The world didn't know it, but Key, in her strange little universe, was practically Superman.
Rather, she was more of a Batman, kicking ass in the shadows, warning the bad guys not to fuck with the innocent or she'd remove their sensitive bits. Only people didn't tend to listen, because she's a tiny itty bitty girl, and then they have to learn the hard way that all they had were guns and money, and all that adds up to nothing, and Key has to teach them so, at great length, whether she wants to or not. Which makes her a very tired girl, eventually pinpointing back home in the middle of the night and collapsing in bed next to Shawn, who doesn't wake up, but who always without fail remembers to put his arm around her.
Lately, there'd been a popular news story on TV in her other world: a boy causing things to fly around the room wildly wherever he was. Obviously it was some kind of telekinesis, but of course the scientists and doctors couldn't explain it. Nobody knows what the fuck they're doing in this world. The records at the police station (which Key had broken into. Don't think the cops like her any better than the scum in this world) said the boy was being held at the Sparrow River Institution. Which was why Key broke in THERE as well. It was a little harder, being a hospital, there were people everywhere, but they don't call her "Key" for nothing.
Outside the room the boy was being held in, on the wall, was a folder with his name, lastname first. "Cleary, Michael", a statistic, words on a page. And nothing else. The staff hadn't written any notes or prescribed medication. They weren't even trying to help him. They just locked him up, away from the rest of the world, to keep themselves safe from the poor kid. Probably didn't even understand what was happening to him, and in all likelihood, scared out of his mind. It was well after midnight, and all the lights were out, so nobody noticed Key carefully unlock the door to his room (cell? cage?) and slip inside.

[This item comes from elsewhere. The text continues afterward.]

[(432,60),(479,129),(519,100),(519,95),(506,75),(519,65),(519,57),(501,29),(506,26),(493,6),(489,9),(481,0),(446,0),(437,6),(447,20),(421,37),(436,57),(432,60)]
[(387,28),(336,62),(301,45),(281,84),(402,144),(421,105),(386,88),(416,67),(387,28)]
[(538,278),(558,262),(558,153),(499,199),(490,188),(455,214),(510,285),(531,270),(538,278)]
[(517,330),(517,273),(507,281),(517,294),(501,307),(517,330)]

He was asleep on his bed, the covers pulled up to his chin, the only other things in the room being a chair and a desk, and a book. "The Man In The Iron Mask", Alexandre Dumas. Weirdly appropriate. Quietly approaching the bed, she bent over the sleeping boy and examined his face. In his sleep, he looked sad, and so, so young. He couldn't have been more than thirteen years old. The poor kid. Key sat on his bed and wondered what his mom would do to comfort him when he was little and scared. Unless his mother was the one who locked him up here. Gently, she stroked his hair a bit, and finally let her hand come to rest on his forehead. She closed her eyes, and concentrated. In the dark, she begins to glow.

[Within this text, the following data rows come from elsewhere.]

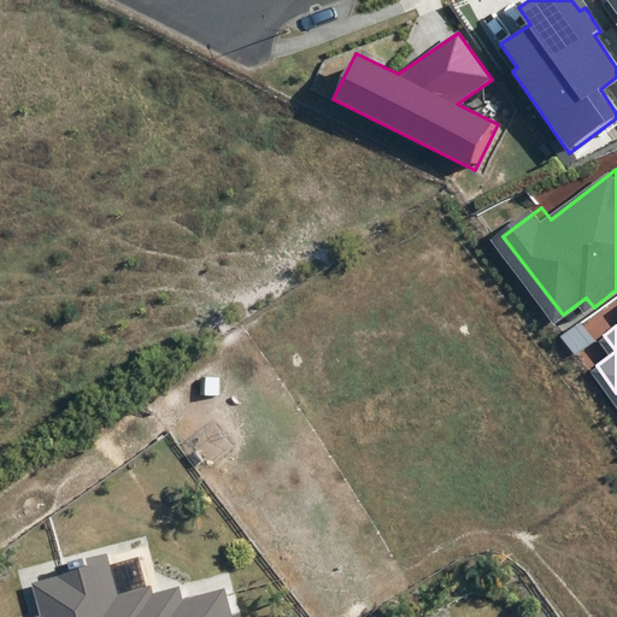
[(52,612),(31,616),(242,616),(235,586),(193,597),(189,583),(163,591),(162,583),(128,592),(117,550),(103,554),(103,551),(86,556),(87,559),(68,564),(69,573),(43,580),(52,612)]
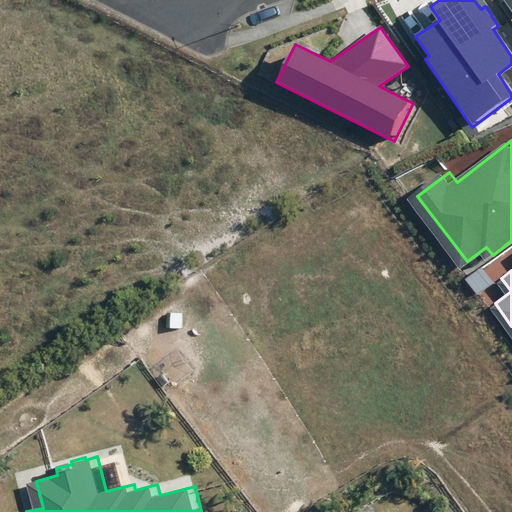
All buildings are outlined.
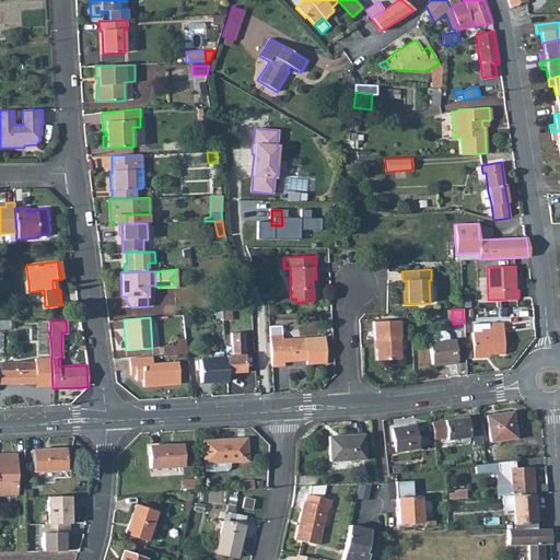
[(376,360),(400,359),(398,321),(373,322),(373,339),(375,339),(376,349),(376,360)]
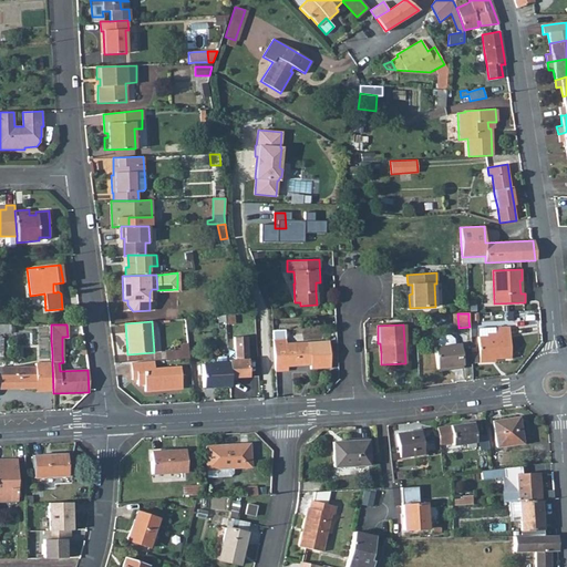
[(492,362),(491,359),(511,358),(509,327),(494,328),(495,333),(486,334),(486,337),(478,337),(480,362),(492,362)]
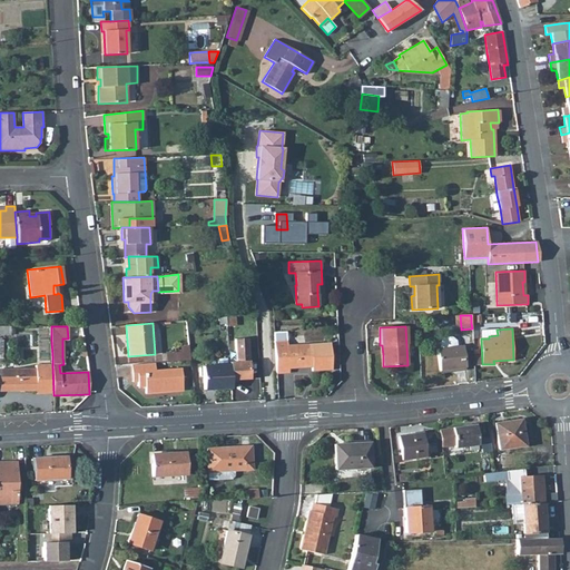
[(436,349),(439,369),(455,366),(457,369),(464,367),(462,345),(458,345),(457,340),(452,336),(444,337),(440,342),(441,347),(436,349)]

After nearly a half hour of focusing her energy on the boy, she was about to give up. She couldn't feel anything that would signal him as an awakening mutant, anything alien. She didn't sense the Promycin that gave the 4400 their abilities, and there weren't any kind of obvious anomalies in his energy that would indicate being haunted or posessed by anything.
But then the boy woke up. And it was like an explosion of force, pushing away at Key as hard as it could. It was all Key could do to keep contact with the boy's forehead. "Who are you?! Get off of me!!" Michael was terrified and shouting, and panicking. The book flew across the room, banging against the walls. The pillow off his bed followed suit, and the chair suddenly shot up and slammed into the ceiling, splintering into a hundred pieces, and whipping around the bed in a tornado. All through this, Key held onto his poor head for dear life. She didn't know what the hell she was doing, but instinctually, she just knew... she had to stay there. Her eyes pinched shut, she focused her energy on Michael as much as she could, and slowly, gradually, she pushed his wild force back. Surely enough, the terrified boy began to calm down, and the more he relaxed, the less things moved. Eventually, the tornado of broken chair skidded limply along the floor, and then, ten minutes after it began, the madness stopped altogether.
"How... did you do that?" Michael whispered. He was no longer scared, but a bit awed. "Did you... did you fix me?"
Key finally took her hands away, dropping them awkwardly in her lap. "Naw. I just kept you from freaking out a little. I don't think this is something that can be fixed, to tell the truth. But I can help you figure out how to control it so that these spaz attacks don't happen anymore, I think. If you want, I mean."
There was a long pause from the boy. He looked away, to the pile of splintered wood on the floor that used to be the chair in his room. "I just wanna go home," he said finally. "I just wanna go home."
Key looked at the boy for a second, then, sighing, patted him on the back. "Yeah, I know, Michael," she said, her voice betraying her exhaustion. "I feel the same way."